ILovephp123 ILovephp123 - 6 months ago 10
SQL Question

Not sure how to echo out the Selected data from mysql

$stmt = $mysqli->prepare("SELECT `nameData` FROM `accountsDone` WHERE `nameToSearch` = ?");
$stmt->bind_param("s", $query);
$stmt->execute();
$stmt->store_result();
if ($stmt->affected_rows > 0) {
echo "Exists";
}


Instead of echoing out
Exists
, I want it to echo out
nameData
. How can I go about doing that?

Answer

First of all, if you want only one row then append LIMIT 1 to your SELECT query, like this:

$stmt = $mysqli->prepare("SELECT `nameData` FROM `accountsDone` WHERE `nameToSearch` = ? LIMIT 1");

So there are two approaches to display nameData:

Method(1):

First bind the variable $nameData to the prepared statement, and then fetch the result into this bound variable.

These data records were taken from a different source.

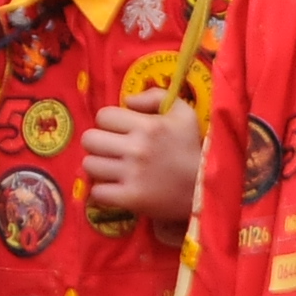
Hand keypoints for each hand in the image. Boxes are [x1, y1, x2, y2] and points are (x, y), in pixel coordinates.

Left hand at [83, 90, 204, 223]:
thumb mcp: (184, 113)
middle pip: (89, 139)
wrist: (205, 189)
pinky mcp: (130, 198)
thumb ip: (155, 96)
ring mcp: (132, 175)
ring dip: (99, 167)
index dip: (110, 122)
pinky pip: (97, 192)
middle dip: (99, 143)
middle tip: (112, 151)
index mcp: (148, 126)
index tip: (120, 131)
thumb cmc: (192, 149)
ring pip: (89, 165)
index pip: (103, 116)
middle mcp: (137, 148)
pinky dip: (103, 191)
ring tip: (113, 170)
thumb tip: (128, 100)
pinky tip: (115, 188)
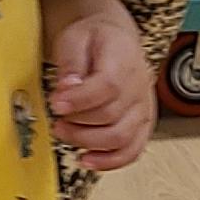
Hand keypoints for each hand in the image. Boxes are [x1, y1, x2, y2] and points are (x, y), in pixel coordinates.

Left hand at [46, 2, 155, 171]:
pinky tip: (88, 160)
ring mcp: (142, 108)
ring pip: (120, 137)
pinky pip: (132, 150)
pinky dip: (111, 161)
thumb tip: (67, 89)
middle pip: (111, 116)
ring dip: (88, 143)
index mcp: (124, 59)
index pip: (108, 86)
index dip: (80, 100)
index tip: (56, 104)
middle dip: (77, 123)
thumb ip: (70, 64)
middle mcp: (138, 86)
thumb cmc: (93, 38)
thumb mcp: (74, 39)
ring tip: (65, 134)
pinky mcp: (141, 124)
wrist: (113, 39)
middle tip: (56, 120)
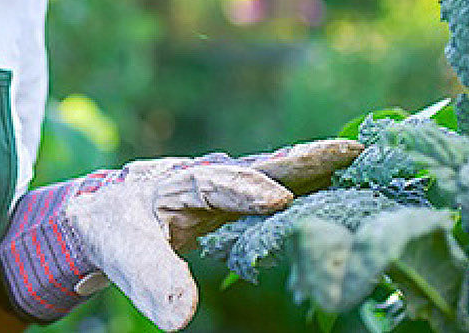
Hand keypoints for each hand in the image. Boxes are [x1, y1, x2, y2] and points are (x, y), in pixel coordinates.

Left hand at [0, 139, 362, 329]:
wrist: (107, 212)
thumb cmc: (114, 231)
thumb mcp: (125, 256)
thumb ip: (153, 281)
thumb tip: (182, 318)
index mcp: (175, 184)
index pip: (213, 184)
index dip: (244, 190)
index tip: (278, 200)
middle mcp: (208, 175)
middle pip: (258, 164)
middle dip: (301, 158)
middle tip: (350, 152)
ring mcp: (228, 182)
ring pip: (276, 170)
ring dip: (316, 165)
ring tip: (362, 161)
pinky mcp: (242, 196)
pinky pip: (281, 185)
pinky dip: (313, 181)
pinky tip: (347, 183)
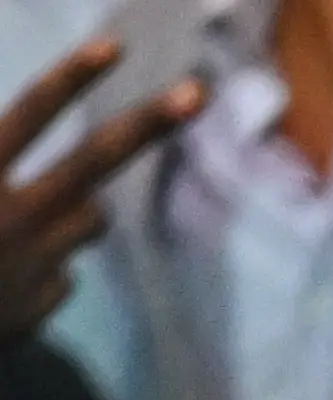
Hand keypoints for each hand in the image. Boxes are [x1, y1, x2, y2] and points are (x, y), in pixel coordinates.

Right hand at [1, 42, 200, 340]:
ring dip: (71, 211)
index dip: (72, 78)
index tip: (115, 47)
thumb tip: (82, 185)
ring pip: (91, 214)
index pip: (31, 114)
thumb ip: (3, 160)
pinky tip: (4, 286)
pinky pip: (62, 268)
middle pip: (93, 160)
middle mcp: (9, 214)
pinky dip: (41, 267)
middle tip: (195, 93)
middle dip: (146, 124)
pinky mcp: (44, 302)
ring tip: (18, 232)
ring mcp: (34, 260)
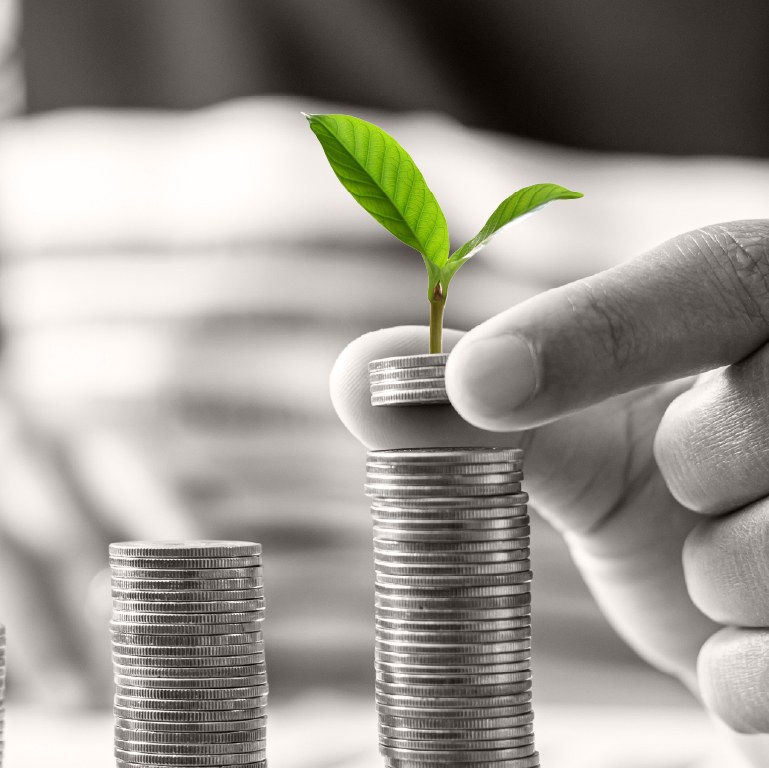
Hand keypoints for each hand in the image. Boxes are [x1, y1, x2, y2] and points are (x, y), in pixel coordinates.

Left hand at [330, 220, 768, 740]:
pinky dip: (749, 672)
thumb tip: (357, 371)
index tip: (475, 385)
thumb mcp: (583, 440)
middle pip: (741, 430)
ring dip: (717, 582)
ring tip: (722, 564)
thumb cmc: (673, 497)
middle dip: (686, 478)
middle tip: (687, 487)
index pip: (709, 281)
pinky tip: (745, 645)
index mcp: (768, 312)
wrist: (759, 598)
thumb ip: (488, 407)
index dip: (594, 331)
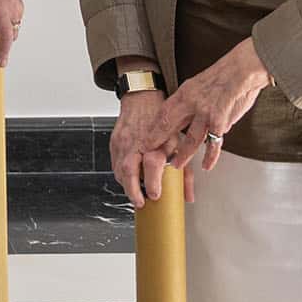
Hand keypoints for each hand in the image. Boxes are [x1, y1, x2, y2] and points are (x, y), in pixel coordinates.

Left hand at [0, 0, 21, 62]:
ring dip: (8, 42)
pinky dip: (11, 30)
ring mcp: (11, 5)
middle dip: (3, 51)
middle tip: (0, 62)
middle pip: (4, 33)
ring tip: (1, 49)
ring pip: (13, 31)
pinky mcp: (19, 5)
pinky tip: (4, 29)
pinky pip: (17, 24)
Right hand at [110, 88, 176, 208]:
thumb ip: (184, 171)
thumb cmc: (162, 120)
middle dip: (133, 191)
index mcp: (156, 141)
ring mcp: (123, 143)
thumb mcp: (177, 143)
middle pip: (130, 171)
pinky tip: (127, 181)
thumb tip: (187, 196)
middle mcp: (138, 142)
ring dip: (126, 186)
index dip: (153, 183)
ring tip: (135, 195)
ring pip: (119, 170)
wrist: (141, 98)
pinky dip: (121, 176)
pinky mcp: (114, 143)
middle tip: (140, 202)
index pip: (152, 165)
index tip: (155, 195)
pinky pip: (114, 164)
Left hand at [156, 40, 275, 184]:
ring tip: (176, 165)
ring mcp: (205, 113)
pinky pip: (214, 144)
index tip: (145, 138)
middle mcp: (191, 103)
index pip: (162, 112)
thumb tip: (188, 117)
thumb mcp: (199, 84)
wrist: (242, 68)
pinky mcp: (220, 121)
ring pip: (190, 140)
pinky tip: (207, 165)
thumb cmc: (225, 75)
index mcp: (184, 93)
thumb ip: (192, 102)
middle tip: (148, 154)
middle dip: (157, 142)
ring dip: (183, 155)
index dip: (152, 127)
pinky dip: (211, 157)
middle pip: (168, 126)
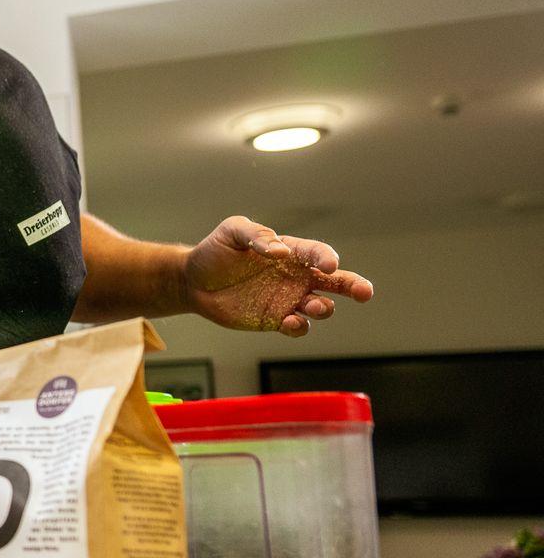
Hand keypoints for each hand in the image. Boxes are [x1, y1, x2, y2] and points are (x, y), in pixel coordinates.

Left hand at [183, 216, 372, 336]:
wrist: (193, 281)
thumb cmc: (215, 251)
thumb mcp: (232, 232)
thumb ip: (255, 234)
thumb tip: (279, 251)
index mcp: (290, 252)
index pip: (317, 253)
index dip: (326, 257)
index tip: (329, 264)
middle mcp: (296, 276)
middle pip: (335, 282)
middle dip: (354, 286)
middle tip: (365, 292)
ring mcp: (288, 299)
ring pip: (320, 306)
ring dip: (323, 308)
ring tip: (314, 306)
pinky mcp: (275, 319)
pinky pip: (297, 326)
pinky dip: (300, 326)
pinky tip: (291, 321)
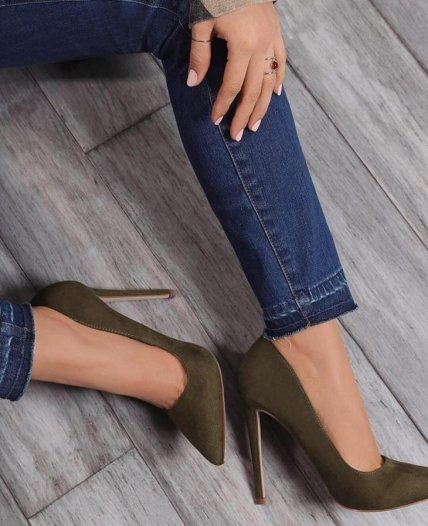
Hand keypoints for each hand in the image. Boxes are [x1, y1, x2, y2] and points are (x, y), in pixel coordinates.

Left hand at [187, 3, 286, 140]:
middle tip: (238, 135)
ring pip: (270, 81)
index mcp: (242, 45)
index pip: (232, 85)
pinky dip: (279, 79)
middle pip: (253, 90)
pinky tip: (275, 95)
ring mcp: (272, 40)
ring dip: (263, 105)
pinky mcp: (276, 32)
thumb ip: (199, 55)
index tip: (215, 120)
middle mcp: (261, 46)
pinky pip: (281, 62)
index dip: (224, 105)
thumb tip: (194, 84)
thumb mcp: (201, 22)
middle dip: (245, 114)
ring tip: (256, 124)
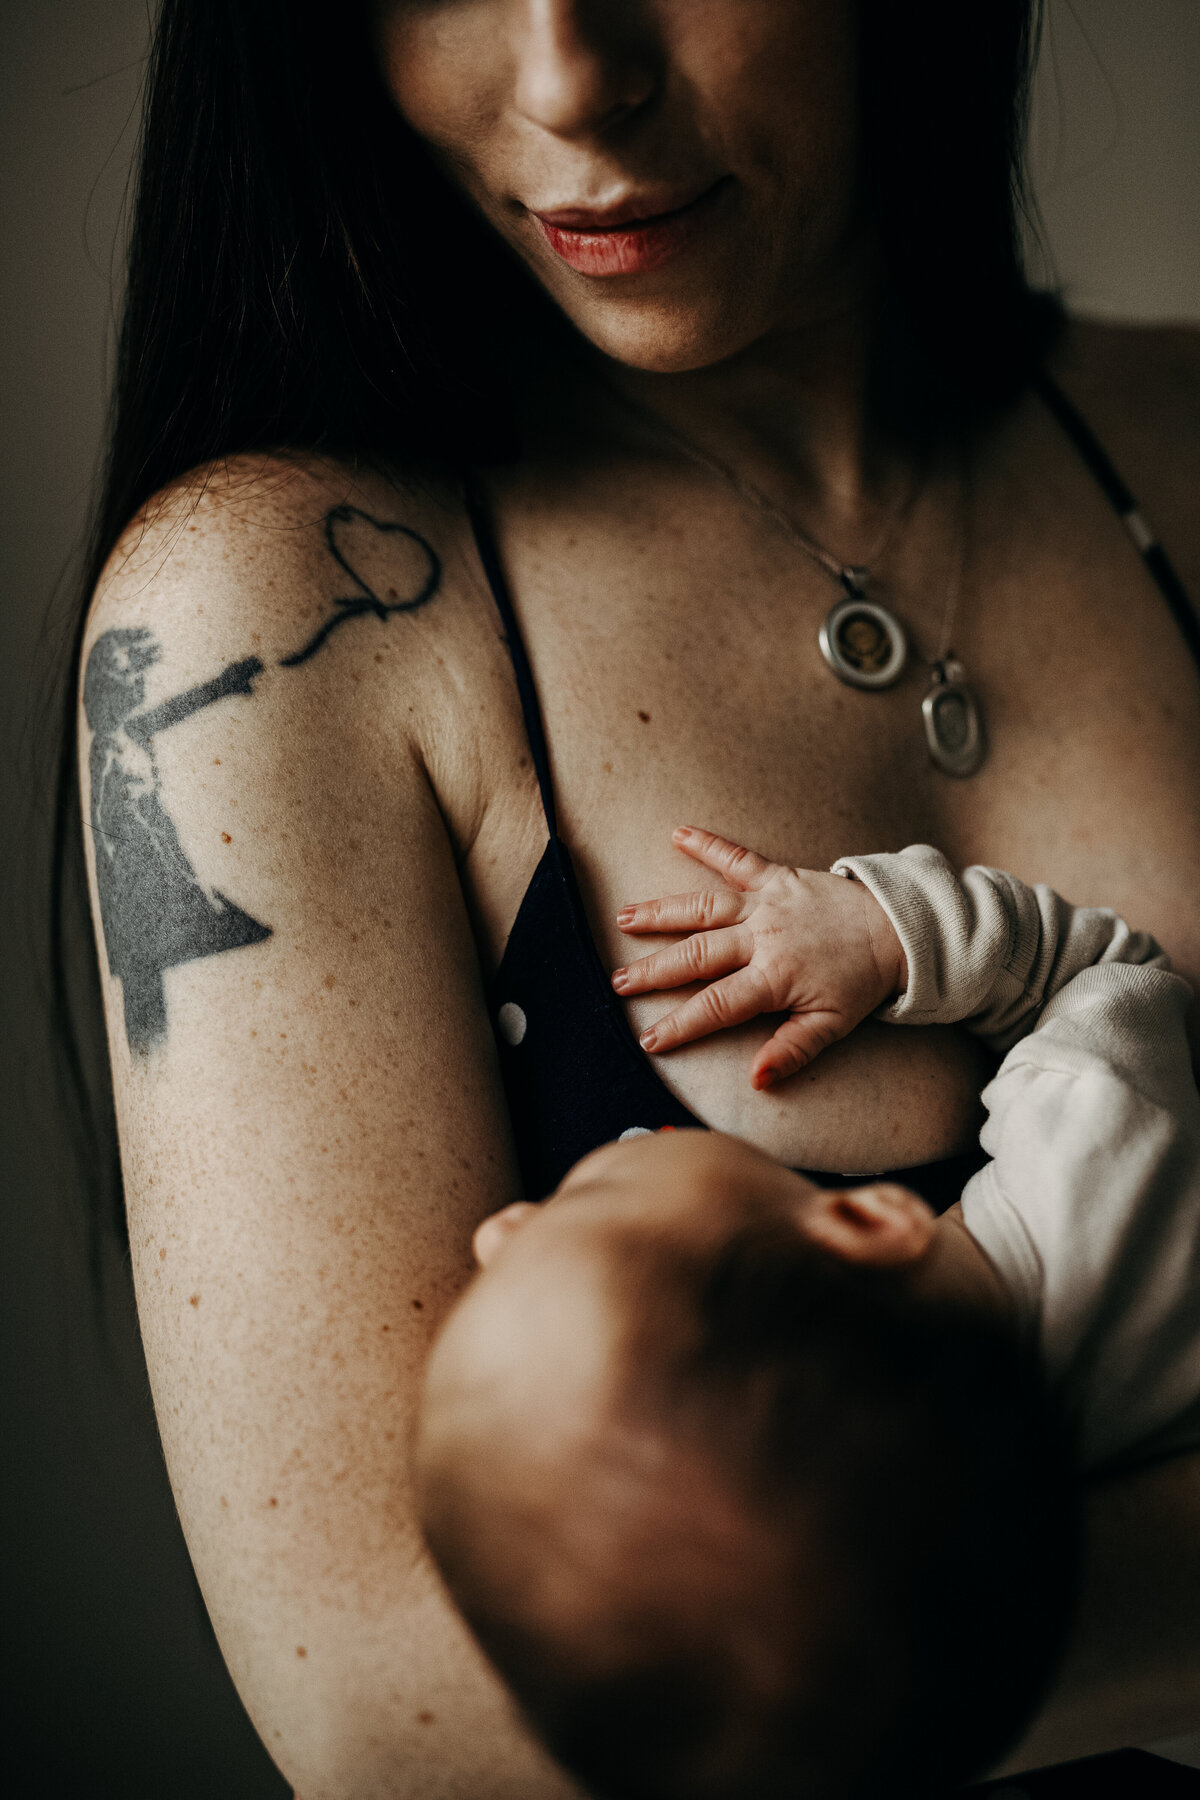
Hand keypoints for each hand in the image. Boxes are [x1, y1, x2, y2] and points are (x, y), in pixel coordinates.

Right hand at [612, 827, 906, 1089]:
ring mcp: (768, 903)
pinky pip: (738, 858)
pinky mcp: (778, 876)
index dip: (680, 1023)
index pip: (717, 1005)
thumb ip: (792, 1051)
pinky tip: (678, 834)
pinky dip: (709, 845)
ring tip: (624, 918)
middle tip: (618, 982)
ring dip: (662, 913)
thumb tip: (757, 1079)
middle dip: (654, 970)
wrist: (898, 928)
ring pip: (704, 907)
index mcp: (775, 977)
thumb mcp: (833, 1026)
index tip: (648, 1039)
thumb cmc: (863, 979)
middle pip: (698, 955)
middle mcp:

$stmt = $mysqli->prepare("SELECT `nameData` FROM `accountsDone` WHERE `nameToSearch` = ? LIMIT 1");
$stmt->bind_param("s", $query);
$stmt->execute();
$stmt->store_result();
if($stmt->num_rows){
    $stmt->bind_result($nameData);
    $stmt->fetch();
    echo $nameData;
}else{
    echo "No result found";
}

Method(2):

First use get_result() method to get the result set from the prepared statement, and then use fetch_array to fetch the result row from the result set.

$stmt = $mysqli->prepare("SELECT `nameData` FROM `accountsDone` WHERE `nameToSearch` = ? LIMIT 1");
$stmt->bind_param("s", $query);
$stmt->execute();
$result = $stmt->get_result();
if($result->num_rows){
    $row = $result->fetch_array()
    echo $row['nameData'];
}else{
    echo "No result found";
}